REVIEWER’S RATING: ★★★
In ancient times B.V.G. (Before Video Games), here’s how kids played: Take all your toys — dolls, soldiers, cars, blocks, that thing you got from a cereal box — and dump them on the floor. Forget about logic or plot consistency because the most important goal is to create an entertaining adventure. (My neighborhood is still reeling from the sordid G.I. Joe-Barbie affair of 1974.)
That’s the essence of “Disney Infinity” (for the Xbox 360, PlayStation 3, Wii U, Wii, $74.99 for starter kit). Why not let Buzz Lightyear ride Dumbo? Or invite Mickey Mouse to hang out with Wreck-It Ralph? There’s one limitation: the characters have to belong to The Walt Disney Co. But given the depth of Disney’s roster — which now includes “Star Wars,” Marvel superheroes and the Muppets — the possible combinations do seem endless.

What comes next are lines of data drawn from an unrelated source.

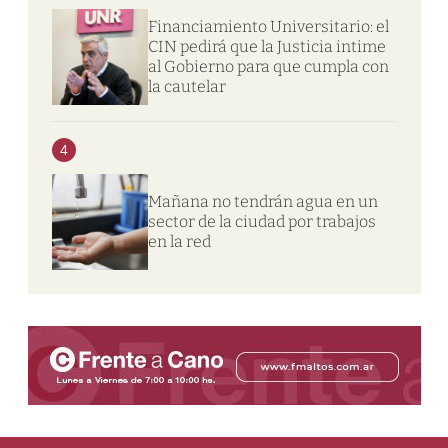
Financiamiento Universitario: el
CIN pedirá que la Justicia intime
al Gobierno para que cumpla con
la cautelar
4
Mañana no tendrán agua en un
sector de la ciudad por trabajos
en la red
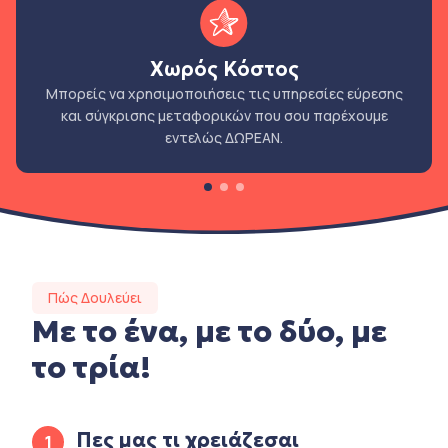
Χωρός Κόστος
Μπορείς να χρησιμοποιήσεις τις υπηρεσίες εύρεσης
και σύγκρισης μεταφορικών που σου παρέχουμε
εντελώς ΔΩΡΕΑΝ.
Πώς Δουλεύει
Με το ένα, με το δύο, με
το τρία!
Πες μας τι χρειάζεσαι
1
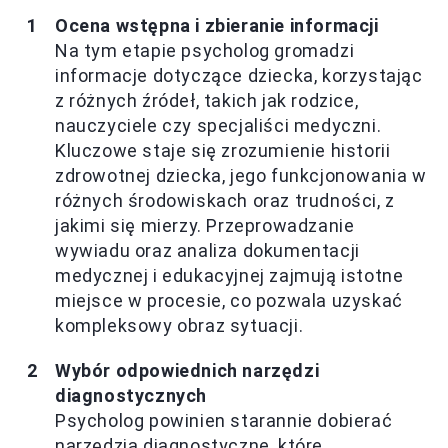
Ocena wstępna i zbieranie informacji
Na tym etapie psycholog gromadzi
informacje dotyczące dziecka, korzystając
z różnych źródeł, takich jak rodzice,
nauczyciele czy specjaliści medyczni.
Kluczowe staje się zrozumienie historii
zdrowotnej dziecka, jego funkcjonowania w
różnych środowiskach oraz trudności, z
jakimi się mierzy. Przeprowadzanie
wywiadu oraz analiza dokumentacji
medycznej i edukacyjnej zajmują istotne
miejsce w procesie, co pozwala uzyskać
kompleksowy obraz sytuacji.
Wybór odpowiednich narzędzi
diagnostycznych
Psycholog powinien starannie dobierać
narzędzia diagnostyczne, które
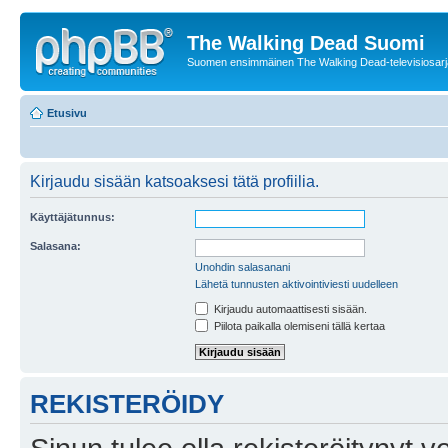
The Walking Dead Suomi
Suomen ensimmäinen The Walking Dead-televisiosarja
Etusivu
Kirjaudu sisään katsoaksesi tätä profiilia.
Käyttäjätunnus:
Salasana:
Unohdin salasanani
Lähetä tunnusten aktivointiviesti uudelleen
Kirjaudu automaattisesti sisään.
Piilota paikalla olemiseni tällä kertaa
REKISTERÖIDY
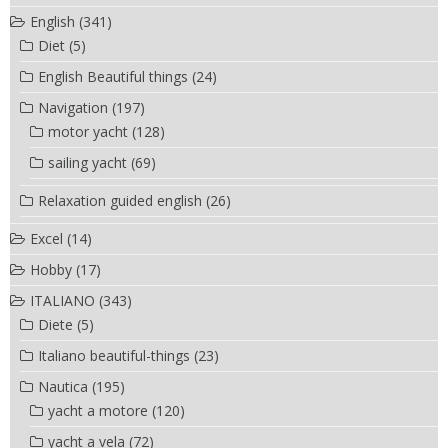
English
(341)
Diet
(5)
English Beautiful things
(24)
Navigation
(197)
motor yacht
(128)
sailing yacht
(69)
Relaxation guided english
(26)
Excel
(14)
Hobby
(17)
ITALIANO
(343)
Diete
(5)
Italiano beautiful-things
(23)
Nautica
(195)
yacht a motore
(120)
yacht a vela
(72)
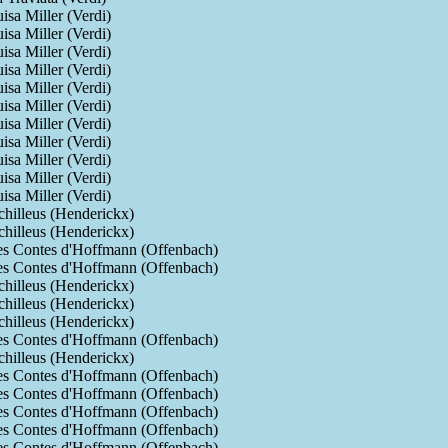
isa Miller (Verdi)
isa Miller (Verdi)
isa Miller (Verdi)
isa Miller (Verdi)
isa Miller (Verdi)
isa Miller (Verdi)
isa Miller (Verdi)
isa Miller (Verdi)
isa Miller (Verdi)
isa Miller (Verdi)
isa Miller (Verdi)
hilleus (Henderickx)
hilleus (Henderickx)
es Contes d'Hoffmann (Offenbach)
es Contes d'Hoffmann (Offenbach)
hilleus (Henderickx)
hilleus (Henderickx)
hilleus (Henderickx)
es Contes d'Hoffmann (Offenbach)
hilleus (Henderickx)
es Contes d'Hoffmann (Offenbach)
es Contes d'Hoffmann (Offenbach)
es Contes d'Hoffmann (Offenbach)
es Contes d'Hoffmann (Offenbach)
es Contes d'Hoffmann (Offenbach)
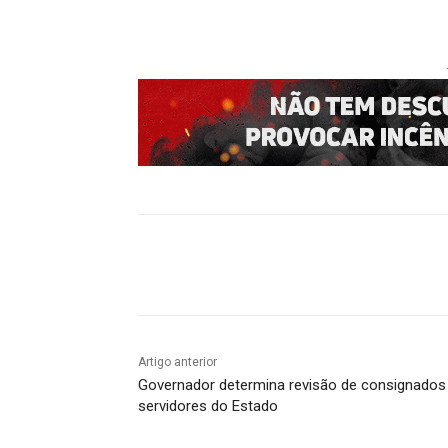
Compartilhado
Artigo anterior
Governador determina revisão de consignados
servidores do Estado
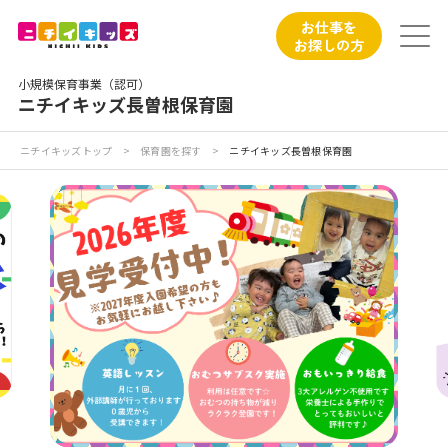
保育園トップ
お仕事を
お探しの方
保育園の日常
小規模保育事業（認可）
ニチイキッズ長曽根保育園
保育園紹介
ニチイキッズトップ
>
保育園を探す
>
ニチイキッズ長曽根保育園
ニチイが大切にしていること
お食事
保育園見学
入園の概要
子育てひろばのご紹介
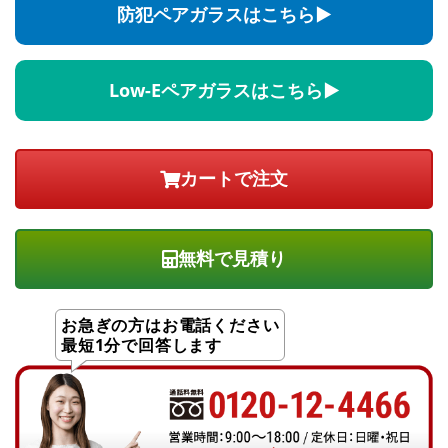
防犯ペアガラスはこちら▶
Low-Eペアガラスはこちら▶
無料で見積り
お急ぎの方はお電話ください
最短1分で回答します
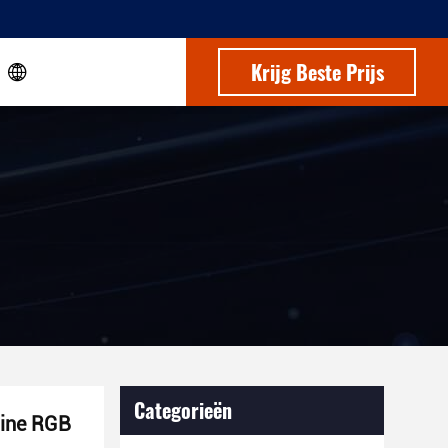
Krijg Beste Prijs
Categorieën
hine RGB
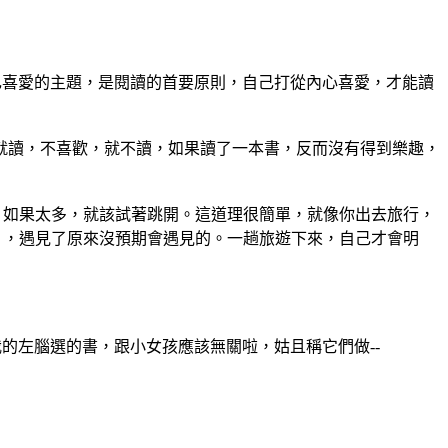
己喜愛的主題，是閱讀的首要原則，自己打從內心喜愛，才能讀
讀，不喜歡，就不讀，如果讀了一本書，反而沒有得到樂趣，
如果太多，就該試著跳開。這道理很簡單，就像你出去旅行，
』，遇見了原來沒預期會遇見的。一趟旅遊下來，自己才會明
的左腦選的書，跟小女孩應該無關啦，姑且稱它們做--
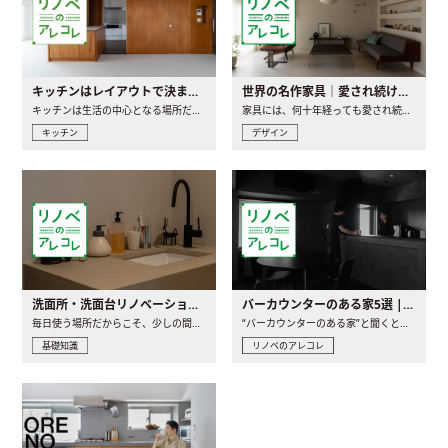
キッチンはレイアウトで決まる。後悔しないための考え方と選び方
世界の名作家具｜愛され続ける理由と一生モノとの出会い方
キッチンは生活の中心となる場所だからこそ、家の中のどこに置..
家具には、何十年経っても愛され続ける「名作」と呼ばれるもの..
キッチン
デザイン
洗面所・洗面台リノベーションの事例と間取りアイデア
バーカウンターのある家5選 | 日常に馴染む“距離の近い”キッチンとは
毎日使う場所だからこそ、少しの間取りの工夫や素材の選び方で..
“バーカウンターのある家”と聞くと、少し特別な、大人のための..
基礎知識
リノベのアレコレ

The starter kit comes with figurines of Mr. Incredible, Capt. Jack Sparrow and Sulley, and “play sets” for their corresponding movies, “The Incredibles,” ‘’Pirates of the Caribbean” and “Monsters University.” Additional characters cost $13 each; “Cars” and “The Lone Ranger” play sets cost $35 each. It’s hardly the optimal lineup: Disney’s hand-drawn animated classics are absent, and I’d happily trade Tonto for, say, Scrooge McDuck. (I suspect the game’s developers would have, too.)
The introductory package also includes the Infinity Base, which plugs into your game console and has two round spaces for characters and a hexagonal space for a play set. Park Sulley and his play set on the base, for example, and you’re off on an adventure at Monsters U. By providing different game worlds for different characters, the play sets distinguish “Disney Infinity” from its obvious inspiration, Activision’s blockbuster “Skylanders” series.
The initial play sets offer an engaging mix of video-game genres. The Incredibles leap tall buildings and battle evil robots. Capt. Jack engages in swordplay and commands a pirate ship. And the Monsters U. students conduct a stealthy war of pranks against their rivals at Fear Tech.
Each of these solo campaigns lasts about four hours, but you’ll want to spend more time collecting the hundreds of capsules scattered across each open world. They contain the components you’ll need to build your own virtual playground in the “Disney Infinity” Toy Box.
Your Toy Box begins as a small, flat plot of land that you can upgrade with trees, hills and other natural features. As you gather more capsules, you can add people, animals, vehicles and buildings. And if you’re ambitious, “Disney Infinity” gives you the tools to build drivable racetracks or playable pinball tables.
If you want to jump right into the Toy Box you’ll be frustrated, since you need to explore the play sets to find enough objects to build with. And there’s an unfortunate element of randomization, so you may not be able to find that one item you need to top off that paintball sim you’ve worked so hard on. Some items are available on power discs that are sold separately — two for $5 — but they come in blind packaging so you never know what you’ll get.
With its amusing, movie-specific adventures and its deep yet easy-to-use Toy Box, the “Disney Infinity” starter kit provides more than enough activity to be well worth the $75 price. But cost-conscious parents should be wary. Once you start adding characters, play sets and power discs, your future investment in “Infinity” could be, well, infinite.